Provided records Block Start
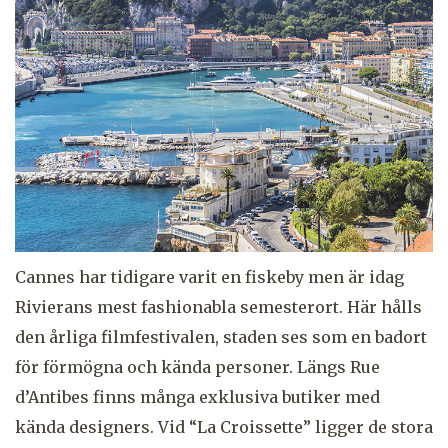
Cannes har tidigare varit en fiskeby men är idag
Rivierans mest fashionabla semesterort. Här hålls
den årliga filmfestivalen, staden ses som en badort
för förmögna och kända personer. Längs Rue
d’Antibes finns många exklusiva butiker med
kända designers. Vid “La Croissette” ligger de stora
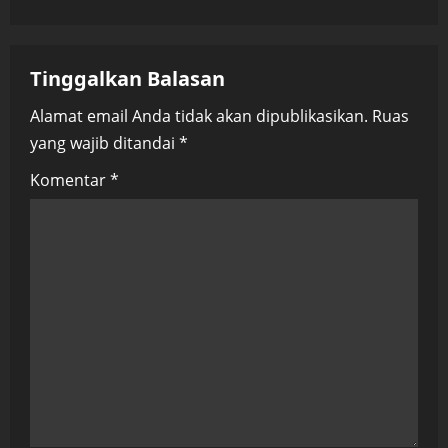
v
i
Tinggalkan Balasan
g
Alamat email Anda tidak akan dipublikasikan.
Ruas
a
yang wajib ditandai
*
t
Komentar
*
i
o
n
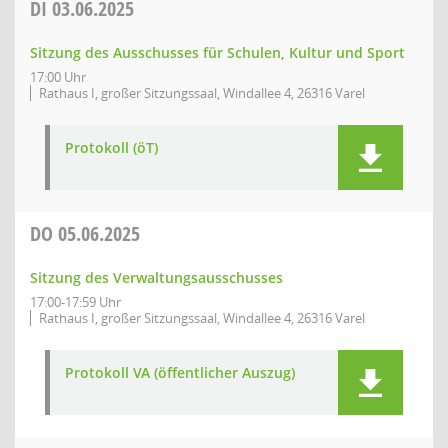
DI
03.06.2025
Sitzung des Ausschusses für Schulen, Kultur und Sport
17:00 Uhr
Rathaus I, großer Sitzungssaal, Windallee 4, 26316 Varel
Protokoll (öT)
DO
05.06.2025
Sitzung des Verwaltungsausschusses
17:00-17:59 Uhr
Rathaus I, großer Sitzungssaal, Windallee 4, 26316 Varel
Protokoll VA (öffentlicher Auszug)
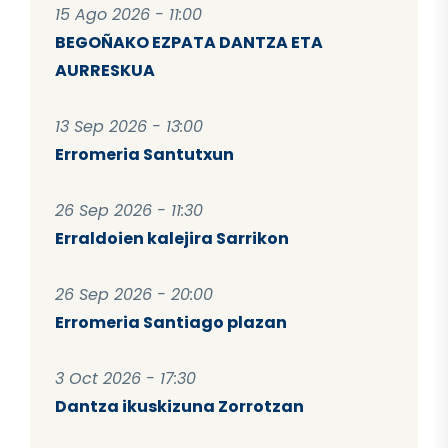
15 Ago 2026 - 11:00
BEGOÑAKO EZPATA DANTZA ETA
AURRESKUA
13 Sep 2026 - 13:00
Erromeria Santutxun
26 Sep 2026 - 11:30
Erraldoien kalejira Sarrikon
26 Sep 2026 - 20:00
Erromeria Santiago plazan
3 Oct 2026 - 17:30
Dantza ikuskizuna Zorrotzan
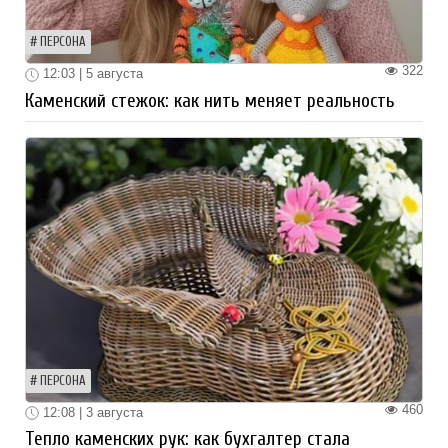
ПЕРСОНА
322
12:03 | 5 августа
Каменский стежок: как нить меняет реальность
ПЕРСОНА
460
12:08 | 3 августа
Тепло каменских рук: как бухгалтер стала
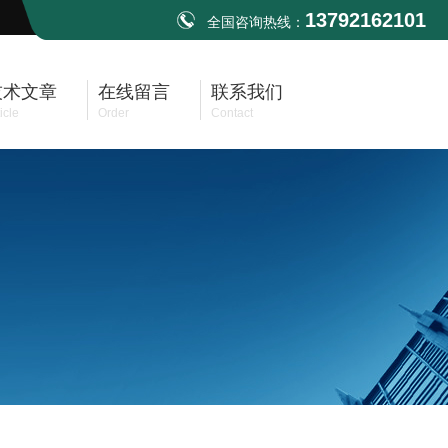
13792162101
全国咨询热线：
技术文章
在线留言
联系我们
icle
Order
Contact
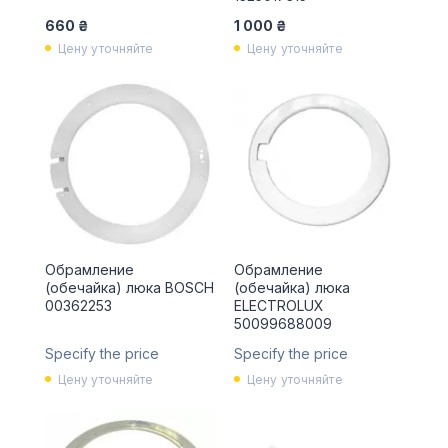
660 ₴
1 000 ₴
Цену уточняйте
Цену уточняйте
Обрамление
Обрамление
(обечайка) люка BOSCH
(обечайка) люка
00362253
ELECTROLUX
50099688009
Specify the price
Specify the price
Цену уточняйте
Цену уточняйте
Provided records Block End
**About this task:** Turn the text lines from every one of the records above into a single numbered list, leaving out any blank lines. Omit the pictures from your answer.

**Worked solution:**
1. Cannes har tidigare varit en fiskeby men är idag
2. Rivierans mest fashionabla semesterort. Här hålls
3. den årliga filmfestivalen, staden ses som en badort
4. för förmögna och kända personer. Längs Rue
5. d’Antibes finns många exklusiva butiker med
6. kända designers. Vid “La Croissette” ligger de stora
7. v
8. i
9. Tinggalkan Balasan
10. g
11. Alamat email Anda tidak akan dipublikasikan.
12. Ruas
13. a
14. yang wajib ditandai
15. *
16. t
17. Komentar
18. *
19. i
20. o
21. n
22. DI
23. 03.06.2025
24. Sitzung des Ausschusses für Schulen, Kultur und Sport
25. 17:00 Uhr
26. Rathaus I, großer Sitzungssaal, Windallee 4, 26316 Varel
27. Protokoll (öT)
28. DO
29. 05.06.2025
30. Sitzung des Verwaltungsausschusses
31. 17:00-17:59 Uhr
32. Rathaus I, großer Sitzungssaal, Windallee 4, 26316 Varel
33. Protokoll VA (öffentlicher Auszug)
34. 15 Ago 2026 - 11:00
35. BEGOÑAKO EZPATA DANTZA ETA
36. AURRESKUA
37. 13 Sep 2026 - 13:00
38. Erromeria Santutxun
39. 26 Sep 2026 - 11:30
40. Erraldoien kalejira Sarrikon
41. 26 Sep 2026 - 20:00
42. Erromeria Santiago plazan
43. 3 Oct 2026 - 17:30
44. Dantza ikuskizuna Zorrotzan
45. ПЕРСОНА
46. 322
47. 12:03 | 5 августа
48. Каменский стежок: как нить меняет реальность
49. ПЕРСОНА
50. 460
51. 12:08 | 3 августа
52. Тепло каменских рук: как бухгалтер стала
53. 13792162101
54. 全国咨询热线：
55. 技术文章
56. 在线留言
57. 联系我们
58. icle
59. Order
60. Contact
61. 660 ₴
62. 1 000 ₴
63. Цену уточняйте
64. Цену уточняйте
65. Обрамление
66. Обрамление
67. (обечайка) люка BOSCH
68. (обечайка) люка
69. 00362253
70. ELECTROLUX
71. 50099688009
72. Specify the price
73. Specify the price
74. Цену уточняйте
75. Цену уточняйте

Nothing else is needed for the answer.